Layton will be a senior fellow focused on housing finance reform at "critically important" juncture

After four years as CEO of Freddie Mac, Donald Layton is heading back to Harvard University, where he was a student in the 1970s.

Harvard’s Joint Center for Housing Studies said on Monday that Layton will be a senior fellow focused on housing finance reform. In the same announcement, Harvard said Michael Stegman, a top advisor on housing policy for the Obama administration, will serve as a senior fellow with the same focus.

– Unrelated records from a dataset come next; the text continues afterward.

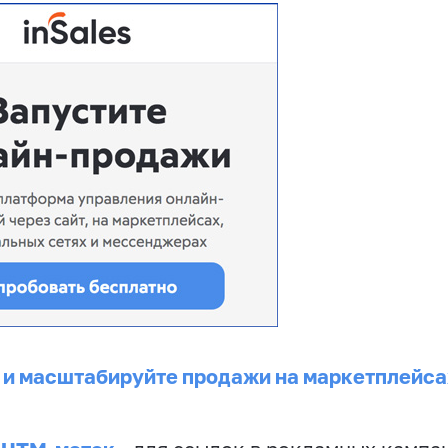
 и масштабируйте продажи на маркетплейса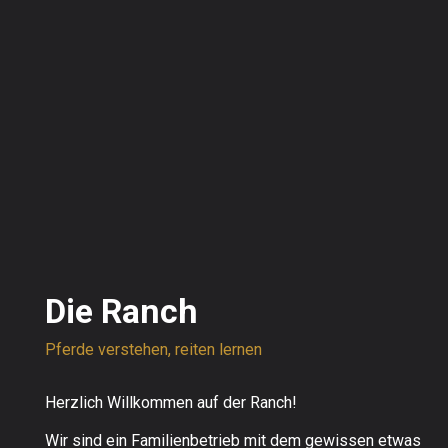
Die Ranch
Pferde verstehen, reiten lernen
Herzlich Willkommen auf der Ranch!
Wir sind ein Familienbetrieb mit dem gewissen etwas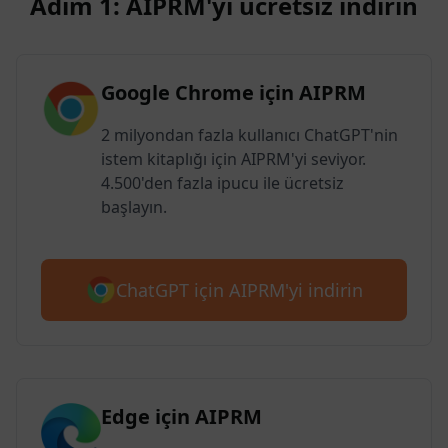
Adım 1: AIPRM'yi ücretsiz indirin
Google Chrome için AIPRM
2 milyondan fazla kullanıcı ChatGPT'nin
istem kitaplığı için AIPRM'yi seviyor.
4.500'den fazla ipucu ile ücretsiz
başlayın.
ChatGPT için AIPRM'yi indirin
Edge için AIPRM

The appointment of the two men comes at a momentous time for the nation’s housing finance system, said Chris Herbert, the Joint Center’s managing director. The Trump administration says it’s on the verge of releasing its plan for administrative and legislative reforms of housing policy. Meanwhile, the newly appointed FHFA Director Mark Calabria has indicated that he intends to take steps to release Fannie Mae and Freddie Mac from conservatorship as soon as practicable.

“Skeptics of the prospect for significant change in the near-term can rightly point to the failure of the political system to tackle this issue over the past decade as the best predictor of a continued stalemate,” Herbert said. “But if nothing else, actions by the Trump administration have already stirred a renewed discussion of policy options that may well shape the approaches ultimately adopted. Through our fellows, the Center intends to contribute to this critically important debate.”

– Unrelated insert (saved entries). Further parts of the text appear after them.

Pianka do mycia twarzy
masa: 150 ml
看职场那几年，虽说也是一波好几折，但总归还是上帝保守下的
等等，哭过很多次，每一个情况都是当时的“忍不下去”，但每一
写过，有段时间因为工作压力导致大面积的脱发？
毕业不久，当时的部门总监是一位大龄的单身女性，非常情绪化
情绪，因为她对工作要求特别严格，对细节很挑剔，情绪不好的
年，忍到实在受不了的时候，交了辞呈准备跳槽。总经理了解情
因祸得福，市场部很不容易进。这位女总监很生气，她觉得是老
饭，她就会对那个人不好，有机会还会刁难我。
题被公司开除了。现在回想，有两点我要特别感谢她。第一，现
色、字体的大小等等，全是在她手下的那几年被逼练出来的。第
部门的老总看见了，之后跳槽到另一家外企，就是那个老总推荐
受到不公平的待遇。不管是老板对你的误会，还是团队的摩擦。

Layton, who led the second-largest mortgage financier since 2012, graduated from Harvard Business School in 1974 after getting two degrees in economics from M.I.T. in 1972. Stegman received degrees in city and regional planning from the University of Pennsylvania in the 1960s. He held positions at the Department of Housing and Urban Development and the U.S. Treasury before becoming a senior policy advisor for housing in the Obama White House.

Freddie Mac said in March that Layton would retire on July 1, the same day Harvard made the announcement about the new fellows. David Brickman, who has been Freddie Mac’s president for the past year, took over the CEO role from Layton. 

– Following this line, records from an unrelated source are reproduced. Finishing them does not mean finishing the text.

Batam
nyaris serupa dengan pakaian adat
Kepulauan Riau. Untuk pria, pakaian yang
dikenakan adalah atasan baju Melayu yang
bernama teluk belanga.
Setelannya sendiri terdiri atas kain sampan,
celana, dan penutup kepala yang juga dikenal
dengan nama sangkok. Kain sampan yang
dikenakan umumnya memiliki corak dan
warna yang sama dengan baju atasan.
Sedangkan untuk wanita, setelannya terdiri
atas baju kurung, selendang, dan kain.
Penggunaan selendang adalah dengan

Layton “has spent the last seven years of his 40-year career in the financial services industry, leading Freddie Mac through a period of fundamental reform and so has a unique and authoritative understanding about the operations of these enterprises and how different policy proposals could play out in practice,” Herbert said. 

Stegman’s role may include dissecting the various housing policies that come up as Democrats pick their nominee for the 2020 election, Herbert said.

“Given Mike’s long history more broadly in U.S. housing policy, he will also use his fellowship to comment on important housing policy discussions being spurred in part by proposals by Democratic candidates for president,” Herbert said.